Wat betreft de situatie van een raadsgeneesheer die de patiënt onderzoekt in opdracht van bv. een private verzekeringsmaatschappij kan er wel een probleem opduiken : naast de strikt medische vaststellingen (anamnese, klinisch onderzoek, beeldvorming,...) -waartoe de patiënt ongetwijfeld toegang moet hebben- is er ook informatie die bestemd is voor de opdrachtgever en die meer te maken heeft met de administratief-financiële kant van de zaak : bv . wordt van de raadsgeneesheer verwacht dat hij reeds vroeg in de expertise een inschatting geeft van het percentage ongeschiktheid dat mogelijks zou kunnen worden toegekend aan patiënt in kwestie . Dit laat de verzekeringsmaatschappijen toe om de nodige provisie aan te leggen. Gezien de raadsgeneesheren en de verzekeringmaatschappijen menen dat het inzagerecht van de patiënt hier niet geldt, wordt de zaak in de praktijk soms opgelost door een gescheiden dossier te maken : een met de medische en persoonlijke en professionele
gegevens, en een met gegevens en inschatting van financieel-technische aard, waartoe de patiënt dan geen toegang heeft.

Er wordt niet gepreciseerd of de inhoud van deze studie goedgekeurd werd door de federale commissie "Rechten van de patiënt".

De Nationale Raad heeft beslist de minister van Volksgezondheid hierover te ondervragen in een brief waarvan u kopie als bijlage vindt.

In afwachting van een antwoord van de minister betreffende het recht van de gewonde om inzage te hebben in de technische nota die door de raadsgeneesheer voor de verzekeraar om administratieve doeleinden opgesteld werd, kan uw provinciale raad zich baseren op het voornoemde advies van de federale commissie "Rechten van de patiënt" van 9 oktober 2009, overgenomen in het advies van de Nationale Raad van 24 oktober 2009, om de inzage van de patiënt in het medische verslag opgesteld door de raadsgeneesheer te rechtvaardigen.
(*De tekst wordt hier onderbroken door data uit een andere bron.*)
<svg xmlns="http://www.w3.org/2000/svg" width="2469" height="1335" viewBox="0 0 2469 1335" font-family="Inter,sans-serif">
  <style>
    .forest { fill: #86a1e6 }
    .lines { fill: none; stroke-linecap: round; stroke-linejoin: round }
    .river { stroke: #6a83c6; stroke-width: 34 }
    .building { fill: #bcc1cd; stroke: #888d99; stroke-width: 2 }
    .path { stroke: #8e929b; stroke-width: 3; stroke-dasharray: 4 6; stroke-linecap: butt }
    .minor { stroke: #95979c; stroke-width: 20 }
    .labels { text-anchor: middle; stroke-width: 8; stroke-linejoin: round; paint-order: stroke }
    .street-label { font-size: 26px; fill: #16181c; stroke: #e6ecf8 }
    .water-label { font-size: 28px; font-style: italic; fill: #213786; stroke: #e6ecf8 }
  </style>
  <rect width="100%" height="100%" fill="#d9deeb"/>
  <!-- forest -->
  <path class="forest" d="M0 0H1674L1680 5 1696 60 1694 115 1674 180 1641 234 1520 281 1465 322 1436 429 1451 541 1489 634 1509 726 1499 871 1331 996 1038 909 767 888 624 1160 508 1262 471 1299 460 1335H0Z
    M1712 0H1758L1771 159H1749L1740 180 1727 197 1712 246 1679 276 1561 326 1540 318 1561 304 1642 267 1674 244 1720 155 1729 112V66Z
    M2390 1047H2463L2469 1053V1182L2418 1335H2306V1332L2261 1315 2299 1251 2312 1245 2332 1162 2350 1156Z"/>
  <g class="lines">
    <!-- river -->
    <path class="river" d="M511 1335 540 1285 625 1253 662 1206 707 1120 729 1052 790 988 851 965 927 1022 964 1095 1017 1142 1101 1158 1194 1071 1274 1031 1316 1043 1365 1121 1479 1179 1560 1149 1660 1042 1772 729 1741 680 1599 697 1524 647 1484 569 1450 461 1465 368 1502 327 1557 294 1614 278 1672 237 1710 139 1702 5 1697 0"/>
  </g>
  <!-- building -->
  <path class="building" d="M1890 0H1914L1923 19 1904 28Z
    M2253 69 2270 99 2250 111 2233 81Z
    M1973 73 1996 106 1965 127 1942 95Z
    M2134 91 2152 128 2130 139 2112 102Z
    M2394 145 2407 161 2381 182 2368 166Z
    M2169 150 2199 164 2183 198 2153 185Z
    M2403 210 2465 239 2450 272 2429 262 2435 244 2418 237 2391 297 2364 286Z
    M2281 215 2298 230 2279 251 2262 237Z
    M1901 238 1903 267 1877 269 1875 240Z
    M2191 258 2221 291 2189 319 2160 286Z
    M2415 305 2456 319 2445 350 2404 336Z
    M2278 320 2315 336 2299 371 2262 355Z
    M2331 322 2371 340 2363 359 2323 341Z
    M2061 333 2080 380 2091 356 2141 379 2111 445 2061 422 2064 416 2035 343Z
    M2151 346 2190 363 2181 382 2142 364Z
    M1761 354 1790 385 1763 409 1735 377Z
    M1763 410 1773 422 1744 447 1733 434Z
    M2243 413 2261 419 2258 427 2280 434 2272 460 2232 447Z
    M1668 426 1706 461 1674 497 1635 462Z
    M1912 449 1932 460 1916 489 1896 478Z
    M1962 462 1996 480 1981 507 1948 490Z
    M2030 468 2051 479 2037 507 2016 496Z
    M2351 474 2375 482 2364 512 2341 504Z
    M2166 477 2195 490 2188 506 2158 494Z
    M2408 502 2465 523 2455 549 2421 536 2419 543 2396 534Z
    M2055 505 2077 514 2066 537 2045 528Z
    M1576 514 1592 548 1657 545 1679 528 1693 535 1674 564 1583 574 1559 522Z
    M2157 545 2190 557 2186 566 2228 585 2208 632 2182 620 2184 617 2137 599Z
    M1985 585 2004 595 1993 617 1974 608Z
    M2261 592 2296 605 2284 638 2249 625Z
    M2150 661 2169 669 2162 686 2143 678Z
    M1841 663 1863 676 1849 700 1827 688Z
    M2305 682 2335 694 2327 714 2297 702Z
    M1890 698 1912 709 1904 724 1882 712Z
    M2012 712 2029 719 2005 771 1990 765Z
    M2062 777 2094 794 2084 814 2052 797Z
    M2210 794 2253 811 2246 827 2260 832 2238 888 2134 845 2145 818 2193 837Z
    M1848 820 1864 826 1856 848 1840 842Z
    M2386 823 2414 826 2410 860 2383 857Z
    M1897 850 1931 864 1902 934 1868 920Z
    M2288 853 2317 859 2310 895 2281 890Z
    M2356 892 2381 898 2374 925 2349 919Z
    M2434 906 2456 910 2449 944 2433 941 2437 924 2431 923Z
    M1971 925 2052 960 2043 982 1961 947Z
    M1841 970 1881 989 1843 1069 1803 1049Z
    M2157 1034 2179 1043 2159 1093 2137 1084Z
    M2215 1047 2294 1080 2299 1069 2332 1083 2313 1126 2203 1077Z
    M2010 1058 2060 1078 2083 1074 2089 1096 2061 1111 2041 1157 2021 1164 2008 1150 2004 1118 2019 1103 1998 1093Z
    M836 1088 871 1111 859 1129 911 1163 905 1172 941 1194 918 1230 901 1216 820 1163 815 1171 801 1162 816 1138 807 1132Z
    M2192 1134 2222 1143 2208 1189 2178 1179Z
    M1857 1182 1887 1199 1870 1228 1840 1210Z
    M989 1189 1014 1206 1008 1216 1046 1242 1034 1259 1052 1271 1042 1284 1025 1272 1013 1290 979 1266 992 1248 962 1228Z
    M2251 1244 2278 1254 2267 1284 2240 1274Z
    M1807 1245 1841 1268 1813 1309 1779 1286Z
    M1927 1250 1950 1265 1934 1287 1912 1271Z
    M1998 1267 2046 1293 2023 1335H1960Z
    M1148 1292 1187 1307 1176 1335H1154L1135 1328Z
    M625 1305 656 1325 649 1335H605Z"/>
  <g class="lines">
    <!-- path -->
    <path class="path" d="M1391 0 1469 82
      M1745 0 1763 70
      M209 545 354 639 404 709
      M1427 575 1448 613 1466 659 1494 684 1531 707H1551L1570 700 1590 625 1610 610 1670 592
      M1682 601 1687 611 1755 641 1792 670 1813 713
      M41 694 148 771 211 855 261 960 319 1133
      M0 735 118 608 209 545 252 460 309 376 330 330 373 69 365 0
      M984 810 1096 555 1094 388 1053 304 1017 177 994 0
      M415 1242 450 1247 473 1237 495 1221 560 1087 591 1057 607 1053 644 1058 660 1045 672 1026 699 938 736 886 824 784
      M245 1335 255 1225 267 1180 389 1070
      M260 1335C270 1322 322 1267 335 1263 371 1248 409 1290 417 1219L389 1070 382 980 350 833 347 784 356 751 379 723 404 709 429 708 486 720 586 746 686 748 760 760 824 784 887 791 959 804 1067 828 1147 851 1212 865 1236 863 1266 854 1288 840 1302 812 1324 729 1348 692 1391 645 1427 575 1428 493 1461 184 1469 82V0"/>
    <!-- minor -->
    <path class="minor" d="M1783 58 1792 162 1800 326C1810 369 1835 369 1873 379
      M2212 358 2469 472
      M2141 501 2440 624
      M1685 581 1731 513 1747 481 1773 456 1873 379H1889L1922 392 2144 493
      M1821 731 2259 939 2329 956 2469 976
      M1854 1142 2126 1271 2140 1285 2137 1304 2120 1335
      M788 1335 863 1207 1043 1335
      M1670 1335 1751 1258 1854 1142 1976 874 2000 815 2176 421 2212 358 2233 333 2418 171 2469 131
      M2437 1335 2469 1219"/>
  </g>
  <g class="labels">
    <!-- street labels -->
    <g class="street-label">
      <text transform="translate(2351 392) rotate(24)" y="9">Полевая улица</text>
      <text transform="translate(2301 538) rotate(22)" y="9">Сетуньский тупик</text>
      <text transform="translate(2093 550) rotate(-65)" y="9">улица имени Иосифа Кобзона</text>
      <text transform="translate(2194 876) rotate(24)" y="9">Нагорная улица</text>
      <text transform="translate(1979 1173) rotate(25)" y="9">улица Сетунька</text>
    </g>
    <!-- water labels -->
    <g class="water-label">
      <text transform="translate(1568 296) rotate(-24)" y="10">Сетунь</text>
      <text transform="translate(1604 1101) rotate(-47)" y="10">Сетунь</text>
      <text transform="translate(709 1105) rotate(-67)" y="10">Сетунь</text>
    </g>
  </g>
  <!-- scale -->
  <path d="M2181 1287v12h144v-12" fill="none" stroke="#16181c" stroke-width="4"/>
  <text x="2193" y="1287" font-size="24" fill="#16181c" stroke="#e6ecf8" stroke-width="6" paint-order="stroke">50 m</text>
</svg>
Gezien de discussies die voorafgaan is het beter aan de raadsgeneesheren aan te raden de twee aspecten van hun opdracht, de evaluatie van de letsels en hun evolutie (medisch verslag) en de prognose van de ongeschiktheidsgraad (technische nota), duidelijk te onderscheiden in de documenten die ze opstellen.
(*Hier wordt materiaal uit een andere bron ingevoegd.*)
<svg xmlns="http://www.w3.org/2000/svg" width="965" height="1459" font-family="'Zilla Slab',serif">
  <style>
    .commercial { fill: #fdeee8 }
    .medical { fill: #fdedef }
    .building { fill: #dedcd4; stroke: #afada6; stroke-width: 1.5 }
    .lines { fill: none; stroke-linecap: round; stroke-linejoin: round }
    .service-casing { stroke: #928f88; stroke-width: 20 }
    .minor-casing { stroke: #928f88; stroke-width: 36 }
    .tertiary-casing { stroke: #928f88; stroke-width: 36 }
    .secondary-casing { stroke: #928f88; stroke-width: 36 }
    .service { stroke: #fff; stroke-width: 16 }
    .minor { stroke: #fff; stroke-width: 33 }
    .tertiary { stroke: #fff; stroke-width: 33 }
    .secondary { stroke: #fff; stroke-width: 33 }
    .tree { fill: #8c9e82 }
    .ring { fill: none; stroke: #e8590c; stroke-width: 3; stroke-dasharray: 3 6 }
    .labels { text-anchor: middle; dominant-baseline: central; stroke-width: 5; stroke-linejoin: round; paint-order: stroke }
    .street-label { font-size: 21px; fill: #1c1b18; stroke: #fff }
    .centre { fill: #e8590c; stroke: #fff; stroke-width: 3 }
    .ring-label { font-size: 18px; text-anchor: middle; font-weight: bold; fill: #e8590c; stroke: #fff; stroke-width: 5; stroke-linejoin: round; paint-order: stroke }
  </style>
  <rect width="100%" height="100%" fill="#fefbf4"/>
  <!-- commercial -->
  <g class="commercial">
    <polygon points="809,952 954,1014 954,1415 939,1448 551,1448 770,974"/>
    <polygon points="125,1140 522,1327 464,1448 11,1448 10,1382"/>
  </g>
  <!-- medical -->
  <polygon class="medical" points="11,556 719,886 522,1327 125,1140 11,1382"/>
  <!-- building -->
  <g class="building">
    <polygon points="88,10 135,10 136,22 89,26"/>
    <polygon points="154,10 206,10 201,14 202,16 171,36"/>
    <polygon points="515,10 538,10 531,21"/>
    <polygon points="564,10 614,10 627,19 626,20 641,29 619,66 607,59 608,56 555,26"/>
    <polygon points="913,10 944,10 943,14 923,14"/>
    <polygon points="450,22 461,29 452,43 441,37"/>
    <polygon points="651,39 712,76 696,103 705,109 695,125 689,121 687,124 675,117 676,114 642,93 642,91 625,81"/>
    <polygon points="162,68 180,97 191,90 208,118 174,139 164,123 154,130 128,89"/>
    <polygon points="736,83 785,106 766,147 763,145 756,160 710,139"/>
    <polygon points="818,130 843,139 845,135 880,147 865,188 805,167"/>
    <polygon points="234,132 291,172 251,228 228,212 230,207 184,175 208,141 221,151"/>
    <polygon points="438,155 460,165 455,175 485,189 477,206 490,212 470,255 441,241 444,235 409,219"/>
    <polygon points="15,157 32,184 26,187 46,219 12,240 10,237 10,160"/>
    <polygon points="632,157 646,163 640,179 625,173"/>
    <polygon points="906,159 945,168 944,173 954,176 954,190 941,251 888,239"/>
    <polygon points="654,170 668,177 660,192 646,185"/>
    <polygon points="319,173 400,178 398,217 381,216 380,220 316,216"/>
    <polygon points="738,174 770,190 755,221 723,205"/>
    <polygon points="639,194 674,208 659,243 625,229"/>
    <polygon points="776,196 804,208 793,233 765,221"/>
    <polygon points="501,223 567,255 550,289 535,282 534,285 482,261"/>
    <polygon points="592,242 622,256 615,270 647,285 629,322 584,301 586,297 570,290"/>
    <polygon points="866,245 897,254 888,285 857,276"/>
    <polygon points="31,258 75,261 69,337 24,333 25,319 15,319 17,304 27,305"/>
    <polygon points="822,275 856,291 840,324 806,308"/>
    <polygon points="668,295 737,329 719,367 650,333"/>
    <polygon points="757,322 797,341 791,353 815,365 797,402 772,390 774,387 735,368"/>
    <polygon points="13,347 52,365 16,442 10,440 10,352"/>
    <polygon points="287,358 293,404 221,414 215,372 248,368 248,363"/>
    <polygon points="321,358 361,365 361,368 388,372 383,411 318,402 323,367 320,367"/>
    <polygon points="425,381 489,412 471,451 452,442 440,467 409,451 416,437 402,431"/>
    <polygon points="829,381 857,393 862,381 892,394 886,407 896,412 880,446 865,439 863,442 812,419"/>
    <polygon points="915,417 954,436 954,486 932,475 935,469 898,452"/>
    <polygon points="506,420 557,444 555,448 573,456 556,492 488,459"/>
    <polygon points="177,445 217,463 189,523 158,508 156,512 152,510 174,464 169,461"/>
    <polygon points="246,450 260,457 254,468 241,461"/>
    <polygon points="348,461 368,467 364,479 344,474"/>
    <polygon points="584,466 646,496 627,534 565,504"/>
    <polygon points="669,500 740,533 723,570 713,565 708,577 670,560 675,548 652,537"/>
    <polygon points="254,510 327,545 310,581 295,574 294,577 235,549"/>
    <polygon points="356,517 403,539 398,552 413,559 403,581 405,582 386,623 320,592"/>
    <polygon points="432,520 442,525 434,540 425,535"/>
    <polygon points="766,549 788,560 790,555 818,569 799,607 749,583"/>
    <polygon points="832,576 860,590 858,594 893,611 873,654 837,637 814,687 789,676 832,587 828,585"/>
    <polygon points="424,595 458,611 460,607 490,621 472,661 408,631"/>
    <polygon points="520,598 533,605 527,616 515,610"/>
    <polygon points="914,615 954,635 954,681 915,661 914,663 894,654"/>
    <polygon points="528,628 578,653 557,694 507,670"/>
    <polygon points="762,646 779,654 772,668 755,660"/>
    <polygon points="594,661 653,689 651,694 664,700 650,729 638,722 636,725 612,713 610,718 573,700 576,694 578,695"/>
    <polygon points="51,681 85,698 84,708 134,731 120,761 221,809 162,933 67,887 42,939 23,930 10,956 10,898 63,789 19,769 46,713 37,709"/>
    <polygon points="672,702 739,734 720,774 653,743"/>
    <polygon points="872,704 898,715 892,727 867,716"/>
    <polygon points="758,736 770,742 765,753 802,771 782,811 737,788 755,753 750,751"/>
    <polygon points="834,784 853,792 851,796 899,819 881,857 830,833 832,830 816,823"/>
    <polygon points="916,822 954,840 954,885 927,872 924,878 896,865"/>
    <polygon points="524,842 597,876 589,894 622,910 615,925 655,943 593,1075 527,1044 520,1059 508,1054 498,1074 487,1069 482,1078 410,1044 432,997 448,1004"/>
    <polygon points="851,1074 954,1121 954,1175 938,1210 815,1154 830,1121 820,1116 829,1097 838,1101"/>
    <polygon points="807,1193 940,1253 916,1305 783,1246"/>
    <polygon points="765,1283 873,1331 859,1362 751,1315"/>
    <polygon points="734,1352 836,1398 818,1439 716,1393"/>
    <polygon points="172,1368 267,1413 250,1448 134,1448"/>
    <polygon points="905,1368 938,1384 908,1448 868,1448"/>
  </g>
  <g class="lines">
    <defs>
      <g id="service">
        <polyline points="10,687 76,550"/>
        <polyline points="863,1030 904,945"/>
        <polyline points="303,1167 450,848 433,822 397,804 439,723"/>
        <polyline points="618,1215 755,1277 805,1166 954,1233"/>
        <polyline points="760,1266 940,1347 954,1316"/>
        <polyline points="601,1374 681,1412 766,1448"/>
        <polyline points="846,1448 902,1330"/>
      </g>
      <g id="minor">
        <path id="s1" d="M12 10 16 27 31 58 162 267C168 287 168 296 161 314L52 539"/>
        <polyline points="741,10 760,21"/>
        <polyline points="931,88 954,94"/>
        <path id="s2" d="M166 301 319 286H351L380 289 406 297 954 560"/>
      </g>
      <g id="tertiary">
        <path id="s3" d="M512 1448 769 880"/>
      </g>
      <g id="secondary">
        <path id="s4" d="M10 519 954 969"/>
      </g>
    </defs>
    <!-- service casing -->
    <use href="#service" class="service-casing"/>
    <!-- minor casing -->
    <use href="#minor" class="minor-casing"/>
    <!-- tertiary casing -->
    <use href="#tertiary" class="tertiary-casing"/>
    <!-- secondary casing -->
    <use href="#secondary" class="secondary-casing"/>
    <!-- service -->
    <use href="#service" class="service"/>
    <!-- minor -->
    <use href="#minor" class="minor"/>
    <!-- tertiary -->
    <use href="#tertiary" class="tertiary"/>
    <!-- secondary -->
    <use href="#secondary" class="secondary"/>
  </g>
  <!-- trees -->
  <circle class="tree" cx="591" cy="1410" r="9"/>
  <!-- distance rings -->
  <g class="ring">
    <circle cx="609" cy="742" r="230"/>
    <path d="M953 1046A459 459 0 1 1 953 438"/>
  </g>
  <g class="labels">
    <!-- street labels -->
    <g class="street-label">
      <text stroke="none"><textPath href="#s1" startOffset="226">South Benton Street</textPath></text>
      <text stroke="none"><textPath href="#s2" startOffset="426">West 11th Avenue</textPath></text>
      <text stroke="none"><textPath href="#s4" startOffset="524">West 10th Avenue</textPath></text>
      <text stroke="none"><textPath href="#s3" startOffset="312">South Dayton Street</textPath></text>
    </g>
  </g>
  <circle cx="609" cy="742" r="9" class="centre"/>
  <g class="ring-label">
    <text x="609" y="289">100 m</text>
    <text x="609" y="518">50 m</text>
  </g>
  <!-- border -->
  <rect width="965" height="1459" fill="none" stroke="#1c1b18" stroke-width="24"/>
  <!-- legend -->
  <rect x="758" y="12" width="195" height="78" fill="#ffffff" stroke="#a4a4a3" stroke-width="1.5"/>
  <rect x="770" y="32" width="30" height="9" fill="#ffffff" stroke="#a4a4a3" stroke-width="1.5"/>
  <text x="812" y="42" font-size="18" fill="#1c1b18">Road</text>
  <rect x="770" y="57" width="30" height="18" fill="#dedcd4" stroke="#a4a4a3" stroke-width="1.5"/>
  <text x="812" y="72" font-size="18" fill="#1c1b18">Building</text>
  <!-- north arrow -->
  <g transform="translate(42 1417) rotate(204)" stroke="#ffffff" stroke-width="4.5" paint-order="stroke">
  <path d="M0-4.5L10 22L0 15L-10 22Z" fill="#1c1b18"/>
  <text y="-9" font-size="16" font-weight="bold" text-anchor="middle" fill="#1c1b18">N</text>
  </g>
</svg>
Beslissing van het Bureau van de Nationale Raad d.d. 22.08.2013 :
Als bijlage vindt u het advies van de federale commissie voor de rechten van de patiënt van 21 juni 2013 betreffende de controle- en expertisegeneeskunde. Dit advies geeft een antwoord op de vragen die door de Nationale Raad van de Orde van geneesheren werden gesteld in zijn advies van 17 november 2012, "Medisch dossier opgesteld door de adviserende arts van een verzekeringsmaatschappij", TNR 140, dat werd gericht aan de minister van Sociale Zaken en Volksgezondheid. Het advies van de federale commissie voor de rechten van de patiënt en het voornoemde advies van 17 november 2012 zullen op het publieke gedeelte van de website van de Orde van geneesheren worden geplaatst.